Somatic cell selection with thaxtomin A as a positive selection agent was used to isolate variants of potato cv. Russet Burbank with strong to extreme resistance to common scab. Glasshouse and field trials identified 51 variants with significantly reduced disease incidence (frequency of infected tubers) and severity (tuber lesion coverage) compared with the parent cultivar. The most promising variants exhibited extreme disease resistance, rarely showing lesions, which were invariably superficial and shallower than those on the parent. Resistance traits were consistently expressed both in 10 glasshouse and two field trials at different locations, with varied inoculum and disease pressure. Disease-resistant variants differed in their response to thaxtomin A in tuber slice bioassays. Of 23 variants tested, 10 showed reduced thaxtomin A susceptibility, with the remaining 13 responding similar to that of the parent. Thus, toxin tolerance was not the only factor responsible for observed disease resistance; however, four of the five most disease-resistant variants had enhanced thaxtomin A tolerance, suggesting that this factor is important in the expression of strong disease resistance.

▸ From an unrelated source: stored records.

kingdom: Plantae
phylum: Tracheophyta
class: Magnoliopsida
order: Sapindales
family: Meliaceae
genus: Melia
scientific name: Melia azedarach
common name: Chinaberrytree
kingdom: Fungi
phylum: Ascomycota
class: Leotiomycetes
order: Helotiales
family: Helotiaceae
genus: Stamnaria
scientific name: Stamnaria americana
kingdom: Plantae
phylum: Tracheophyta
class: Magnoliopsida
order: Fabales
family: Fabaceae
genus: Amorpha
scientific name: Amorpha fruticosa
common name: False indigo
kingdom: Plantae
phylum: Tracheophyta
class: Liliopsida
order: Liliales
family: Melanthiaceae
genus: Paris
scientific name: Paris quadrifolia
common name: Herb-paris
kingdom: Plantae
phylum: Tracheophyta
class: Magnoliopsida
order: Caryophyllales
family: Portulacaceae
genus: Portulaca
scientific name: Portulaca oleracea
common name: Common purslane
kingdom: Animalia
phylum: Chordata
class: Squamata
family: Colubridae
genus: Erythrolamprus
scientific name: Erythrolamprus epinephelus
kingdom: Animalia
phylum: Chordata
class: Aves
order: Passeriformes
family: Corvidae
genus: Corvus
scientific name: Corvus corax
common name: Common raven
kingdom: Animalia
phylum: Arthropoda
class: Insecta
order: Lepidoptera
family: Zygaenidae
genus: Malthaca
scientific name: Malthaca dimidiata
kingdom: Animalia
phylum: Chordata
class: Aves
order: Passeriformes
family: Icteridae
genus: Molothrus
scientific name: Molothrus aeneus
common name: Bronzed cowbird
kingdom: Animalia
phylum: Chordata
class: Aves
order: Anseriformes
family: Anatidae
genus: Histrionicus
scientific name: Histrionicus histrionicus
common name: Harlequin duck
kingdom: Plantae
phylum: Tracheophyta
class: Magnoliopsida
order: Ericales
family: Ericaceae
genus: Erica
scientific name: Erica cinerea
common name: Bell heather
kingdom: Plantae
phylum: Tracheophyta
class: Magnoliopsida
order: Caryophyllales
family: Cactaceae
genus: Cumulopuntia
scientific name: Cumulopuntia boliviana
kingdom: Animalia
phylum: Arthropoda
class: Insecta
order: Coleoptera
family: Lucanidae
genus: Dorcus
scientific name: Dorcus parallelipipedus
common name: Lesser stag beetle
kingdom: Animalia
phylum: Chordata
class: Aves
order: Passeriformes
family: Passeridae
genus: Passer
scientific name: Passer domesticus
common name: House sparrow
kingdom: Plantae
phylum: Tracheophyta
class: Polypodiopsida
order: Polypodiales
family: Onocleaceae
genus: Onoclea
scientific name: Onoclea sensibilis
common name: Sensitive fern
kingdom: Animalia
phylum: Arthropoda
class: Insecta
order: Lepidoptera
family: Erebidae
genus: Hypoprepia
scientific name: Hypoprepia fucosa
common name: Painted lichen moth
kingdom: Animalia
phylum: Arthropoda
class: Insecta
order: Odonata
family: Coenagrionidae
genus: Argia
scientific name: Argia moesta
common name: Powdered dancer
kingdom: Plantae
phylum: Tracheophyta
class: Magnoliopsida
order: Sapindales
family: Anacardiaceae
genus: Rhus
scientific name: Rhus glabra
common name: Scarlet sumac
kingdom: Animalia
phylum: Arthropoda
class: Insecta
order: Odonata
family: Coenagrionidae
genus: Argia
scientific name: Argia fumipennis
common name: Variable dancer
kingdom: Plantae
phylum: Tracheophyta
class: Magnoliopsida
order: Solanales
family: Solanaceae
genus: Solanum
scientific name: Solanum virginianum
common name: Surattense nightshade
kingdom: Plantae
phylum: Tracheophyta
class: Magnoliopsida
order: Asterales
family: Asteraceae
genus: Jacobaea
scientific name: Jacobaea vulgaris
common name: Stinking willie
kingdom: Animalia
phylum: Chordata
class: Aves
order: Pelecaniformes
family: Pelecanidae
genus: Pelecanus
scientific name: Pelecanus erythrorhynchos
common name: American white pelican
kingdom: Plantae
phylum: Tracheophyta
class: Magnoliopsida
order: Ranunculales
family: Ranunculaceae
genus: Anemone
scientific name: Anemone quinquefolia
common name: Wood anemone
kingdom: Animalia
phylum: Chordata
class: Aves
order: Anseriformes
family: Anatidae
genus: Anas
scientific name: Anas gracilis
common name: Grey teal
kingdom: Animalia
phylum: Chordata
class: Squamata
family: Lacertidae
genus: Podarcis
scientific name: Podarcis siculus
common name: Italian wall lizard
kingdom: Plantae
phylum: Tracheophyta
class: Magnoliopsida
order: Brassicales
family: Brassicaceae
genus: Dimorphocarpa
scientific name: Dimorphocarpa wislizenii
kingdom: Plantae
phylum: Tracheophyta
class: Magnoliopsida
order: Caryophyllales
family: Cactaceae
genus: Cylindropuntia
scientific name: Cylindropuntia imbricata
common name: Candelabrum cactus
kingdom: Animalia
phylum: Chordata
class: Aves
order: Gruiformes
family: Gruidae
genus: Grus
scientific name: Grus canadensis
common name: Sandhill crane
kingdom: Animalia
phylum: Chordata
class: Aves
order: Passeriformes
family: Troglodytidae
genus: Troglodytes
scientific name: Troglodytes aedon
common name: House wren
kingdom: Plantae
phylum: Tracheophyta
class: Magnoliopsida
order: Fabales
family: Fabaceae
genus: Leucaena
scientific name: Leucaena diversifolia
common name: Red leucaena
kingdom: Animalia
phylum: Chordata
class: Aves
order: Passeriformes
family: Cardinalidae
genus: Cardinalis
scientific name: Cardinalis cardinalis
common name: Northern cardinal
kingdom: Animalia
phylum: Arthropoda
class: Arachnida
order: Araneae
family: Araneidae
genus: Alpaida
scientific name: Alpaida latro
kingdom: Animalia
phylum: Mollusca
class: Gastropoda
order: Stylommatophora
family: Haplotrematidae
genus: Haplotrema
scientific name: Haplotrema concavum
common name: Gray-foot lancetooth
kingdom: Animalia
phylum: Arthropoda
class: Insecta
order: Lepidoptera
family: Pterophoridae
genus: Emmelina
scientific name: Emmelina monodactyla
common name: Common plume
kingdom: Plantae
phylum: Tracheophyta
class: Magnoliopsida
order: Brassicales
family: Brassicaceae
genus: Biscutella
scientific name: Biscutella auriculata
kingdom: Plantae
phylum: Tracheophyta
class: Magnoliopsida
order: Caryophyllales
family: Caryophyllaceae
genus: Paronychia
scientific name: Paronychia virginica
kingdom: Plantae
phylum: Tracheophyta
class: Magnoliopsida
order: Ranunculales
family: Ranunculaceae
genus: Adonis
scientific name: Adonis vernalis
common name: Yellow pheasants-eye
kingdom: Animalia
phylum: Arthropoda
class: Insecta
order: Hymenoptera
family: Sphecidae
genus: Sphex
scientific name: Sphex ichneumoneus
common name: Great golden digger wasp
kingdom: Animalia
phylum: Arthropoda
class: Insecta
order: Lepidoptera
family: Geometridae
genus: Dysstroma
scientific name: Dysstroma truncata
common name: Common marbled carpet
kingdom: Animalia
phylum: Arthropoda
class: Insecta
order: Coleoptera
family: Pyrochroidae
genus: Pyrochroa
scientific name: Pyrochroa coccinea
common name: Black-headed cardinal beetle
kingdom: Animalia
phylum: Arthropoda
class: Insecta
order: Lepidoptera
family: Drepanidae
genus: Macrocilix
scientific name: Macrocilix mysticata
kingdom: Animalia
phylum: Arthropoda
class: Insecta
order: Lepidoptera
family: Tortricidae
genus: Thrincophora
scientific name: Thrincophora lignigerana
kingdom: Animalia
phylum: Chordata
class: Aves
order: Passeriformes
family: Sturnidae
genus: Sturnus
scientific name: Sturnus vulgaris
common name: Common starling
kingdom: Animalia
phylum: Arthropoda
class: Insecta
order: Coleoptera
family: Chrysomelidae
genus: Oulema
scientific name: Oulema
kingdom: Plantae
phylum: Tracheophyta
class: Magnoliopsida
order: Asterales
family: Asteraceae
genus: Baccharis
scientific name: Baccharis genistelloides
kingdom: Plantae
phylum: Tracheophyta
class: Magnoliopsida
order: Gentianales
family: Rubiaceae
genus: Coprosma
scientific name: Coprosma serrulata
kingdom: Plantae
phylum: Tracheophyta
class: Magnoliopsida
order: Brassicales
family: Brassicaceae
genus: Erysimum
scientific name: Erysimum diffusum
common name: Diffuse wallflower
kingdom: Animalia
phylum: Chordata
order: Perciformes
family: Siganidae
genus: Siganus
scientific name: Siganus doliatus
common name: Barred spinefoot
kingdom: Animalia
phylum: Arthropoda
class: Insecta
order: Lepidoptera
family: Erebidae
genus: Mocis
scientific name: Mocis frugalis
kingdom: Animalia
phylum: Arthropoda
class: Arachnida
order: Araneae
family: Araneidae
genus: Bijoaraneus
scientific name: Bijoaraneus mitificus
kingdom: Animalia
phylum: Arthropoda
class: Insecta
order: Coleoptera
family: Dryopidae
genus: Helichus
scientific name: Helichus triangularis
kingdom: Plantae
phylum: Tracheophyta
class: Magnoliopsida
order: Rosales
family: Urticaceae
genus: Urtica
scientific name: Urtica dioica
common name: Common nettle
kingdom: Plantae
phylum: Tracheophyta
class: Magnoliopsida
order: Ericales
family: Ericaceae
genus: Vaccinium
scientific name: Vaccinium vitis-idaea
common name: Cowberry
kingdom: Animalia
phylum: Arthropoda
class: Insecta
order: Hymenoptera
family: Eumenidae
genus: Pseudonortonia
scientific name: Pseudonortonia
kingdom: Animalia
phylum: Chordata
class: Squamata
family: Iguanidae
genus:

Pathogenicity and toxin tolerance remained stable over a 6-year period, demonstrating that selected phenotypes were robust and genetic changes stable. The majority of disease-resistant variants had tuber yields equivalent to the parent cultivar in glasshouse trials. This suggests that selection for disease resistance was not associated with negative tuber attributes and that certain variants may have commercial merit, worthy of further agronomic testing.

Additional keywords:host resistance, potato, Solanum tuberosum, Streptomyces scabiei.